=== GOAL ===
Resume the passage on R-squared and VIF scores, continuing on from its final sentence.

=== PAGE EXCERPT ===
========================
We can use the R-squared value as a measure of model fit.
Comparing to the original log-transformed data, we can notice that all
the R-squared value of the new model is significantly lower than the
previous model about 0.01, which means that we may have hurt our
explanation by dropping the variables.
2-d) From only the formula for VIF, try deducing/deriving the
following:
2-d-i) If an independent variable has no correlation with other
independent variables, what would its VIF score be?
If an independent variable has no correlation with other
independent variables, its VIF score would be 1, indicating no
multicollinearity issue.
2-d-ii) Given a regression with only two independent variables (X1
and X2), how correlated would X1 and X2 have to be, to get VIF scores of
5 or higher? To get VIF scores of 10 or higher?
If we want VIF(X1) and VIF(X2) to be at least 5, we can set
these equations equal to 5 and solve for r: 5 = 1 / (1 -
r^2)
R_squ_5 <- 1-(1/5)
sqrt(R_squ_5)
## [1] 0.8944272
Therefore, X1 and X2 would need to be very highly
correlated, with a correlation coefficient of at least 0.953, to get VIF
scores of 10 or higher.
========================
=== SOURCE DATA ===
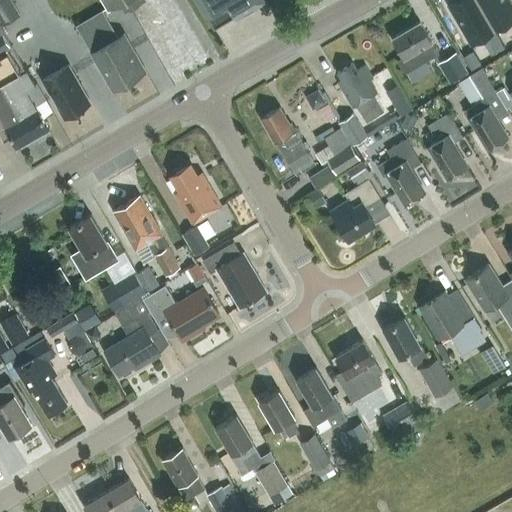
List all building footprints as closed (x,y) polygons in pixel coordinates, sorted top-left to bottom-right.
[(0,0),(0,15),(4,22),(20,13),(12,0),(0,0)] [(0,0),(0,131),(5,139),(12,135),(18,145),(50,127),(44,118),(54,112),(47,100),(37,83),(35,83),(32,78),(27,68),(0,22),(0,0)] [(106,0),(110,5),(107,6),(108,8),(120,1),(126,10),(143,0),(106,0)] [(198,0),(214,27),(237,14),(235,10),(252,0),(198,0)] [(478,0),(454,0),(448,3),(471,43),(495,29),(478,0)] [(511,3),(510,0),(478,0),(495,29),(511,18),(511,3)] [(135,61),(139,59),(127,38),(121,42),(112,27),(113,27),(104,12),(84,24),(92,38),(86,42),(96,57),(95,57),(113,88),(141,72),(135,61)] [(432,41),(432,40),(420,20),(393,36),(404,56),(398,60),(405,72),(438,52),(432,41)] [(471,69),(481,63),(473,50),(463,56),(471,69)] [(469,71),(457,51),(438,62),(450,82),(469,71)] [(357,70),(353,62),(338,71),(343,79),(338,82),(354,107),(357,105),(367,121),(384,110),(374,94),(377,92),(369,79),(373,77),(365,65),(357,70)] [(43,79),(64,117),(91,101),(69,64),(43,79)] [(470,75),(484,97),(465,109),(489,148),(508,136),(494,113),(506,106),(496,91),(482,68),(470,75)] [(511,97),(505,86),(496,91),(506,106),(507,107),(511,104),(511,97)] [(404,94),(392,101),(400,114),(412,108),(404,94)] [(335,116),(328,104),(320,109),(327,121),(335,116)] [(308,150),(292,122),(289,123),(279,106),(262,116),(276,141),(289,162),(308,150)] [(429,124),(438,140),(429,145),(448,177),(468,166),(453,142),(463,136),(449,112),(429,124)] [(340,121),(354,144),(368,136),(354,113),(340,121)] [(329,143),(315,152),(322,162),(328,158),(338,172),(361,157),(340,126),(324,137),(329,143)] [(378,164),(377,164),(384,175),(385,175),(384,173),(387,172),(406,203),(425,191),(411,168),(421,162),(406,138),(387,150),(392,158),(380,165),(378,164)] [(350,169),(356,179),(370,171),(363,161),(350,169)] [(182,190),(176,194),(193,222),(222,205),(203,173),(197,176),(190,164),(173,174),(182,190)] [(365,205),(380,196),(369,178),(346,192),(349,198),(335,207),(332,211),(336,217),(348,238),(375,221),(365,205)] [(308,194),(316,208),(327,201),(319,188),(308,194)] [(140,194),(114,210),(144,262),(155,255),(166,275),(180,267),(169,246),(161,233),(162,232),(140,194)] [(76,253),(75,254),(87,275),(117,257),(108,242),(91,214),(70,226),(84,250),(77,255),(76,253)] [(197,224),(182,233),(195,255),(210,246),(197,224)] [(240,306),(267,290),(244,251),(241,253),(234,241),(203,259),(211,272),(218,268),(240,306)] [(511,278),(503,285),(489,263),(466,278),(485,309),(497,301),(511,324),(511,278)] [(72,286),(60,266),(51,271),(63,291),(72,286)] [(160,284),(150,266),(137,273),(148,291),(160,284)] [(133,269),(112,282),(125,304),(147,291),(133,269)] [(196,328),(220,314),(203,287),(177,303),(165,284),(143,298),(157,320),(167,313),(183,339),(197,331),(196,328)] [(459,313),(445,291),(420,306),(439,337),(449,331),(462,352),(483,339),(478,330),(481,327),(469,307),(459,313)] [(86,327),(102,319),(93,302),(78,310),(86,327)] [(125,374),(132,370),(131,366),(139,361),(141,364),(160,353),(148,334),(158,328),(147,310),(123,325),(129,335),(105,350),(120,373),(122,371),(125,374)] [(80,320),(75,311),(61,319),(66,329),(80,320)] [(28,333),(17,314),(2,322),(13,342),(28,333)] [(418,346),(421,345),(405,316),(383,328),(399,357),(408,352),(414,364),(425,358),(418,346)] [(48,412),(67,401),(51,375),(43,361),(55,354),(45,337),(28,347),(33,356),(16,366),(30,390),(33,388),(48,412)] [(355,387),(368,379),(373,387),(381,382),(376,375),(382,371),(375,360),(375,359),(364,339),(336,355),(355,387)] [(493,371),(506,364),(493,343),(481,351),(493,371)] [(435,395),(454,384),(438,356),(419,368),(435,395)] [(337,411),(341,408),(332,394),(333,394),(317,367),(297,378),(313,404),(305,409),(314,424),(328,416),(334,425),(336,423),(338,414),(337,411)] [(0,420),(10,436),(31,423),(21,406),(25,404),(10,380),(0,385),(0,420)] [(280,389),(260,401),(275,427),(283,423),(290,435),(299,430),(292,418),(295,416),(280,389)] [(494,402),(488,392),(474,400),(480,411),(494,402)] [(417,418),(407,400),(383,413),(393,431),(412,421),(417,418)] [(340,418),(341,420),(355,444),(354,444),(360,454),(376,445),(355,410),(340,418)] [(231,453),(243,473),(261,462),(259,457),(261,455),(252,441),(253,441),(237,414),(216,426),(232,452),(231,453)] [(315,433),(300,442),(320,476),(335,468),(315,433)] [(183,446),(163,457),(179,485),(179,484),(187,498),(205,488),(197,474),(198,473),(183,446)] [(289,483),(274,457),(254,469),(270,495),(271,495),(276,504),(294,494),(289,484),(289,483)] [(141,498),(129,478),(107,491),(119,511),(149,511),(141,498)] [(217,511),(227,511),(234,508),(235,511),(246,511),(241,502),(230,482),(223,486),(222,485),(207,494),(217,511)] [(117,511),(119,511),(107,491),(85,504),(89,511),(117,511)]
========================
=== EXERCISE ANSWER ===
Question3) Might the relationship of weight on mpg be different for
cars from different origins?
par(mfrow= c(1,1))
origin_colors = c("blue", "darkgreen", "red")
with(cars_log, plot(log.weight., log.mpg., pch=origin, col=origin_colors[origin]))
legend(7.35,2.75, lty=1, c("origin1", "origin2", "origin3"), col=origin_colors)

3-a) Let’s add three separate regression lines on the scatterplot,
one for each of the origins.
with(cars_log, plot(log.weight., log.mpg., pch=origin, col=origin_colors[origin]))
legend(7.35,2.75, lty=1, c("origin1", "origin2", "origin3"), col=origin_colors)
#origin1
cars_us <- subset(cars_log, origin==1)
wt_regr_us <- lm(log.mpg. ~ log.weight., data=cars_us)
abline(wt_regr_us, col=origin_colors[1], lwd=2)
#origin2
cars_us <- subset(cars_log, origin==2)
wt_regr_us <- lm(log.mpg. ~ log.weight., data=cars_us)
abline(wt_regr_us, col=origin_colors[2], lwd=2)
#origin3
cars_us <- subset(cars_log, origin==3)
wt_regr_us <- lm(log.mpg. ~ log.weight., data=cars_us)
abline(wt_regr_us, col=origin_colors[3], lwd=2)

3-b) [not graded] Do cars from different origins appear to have
different weight vs. mpg relationships?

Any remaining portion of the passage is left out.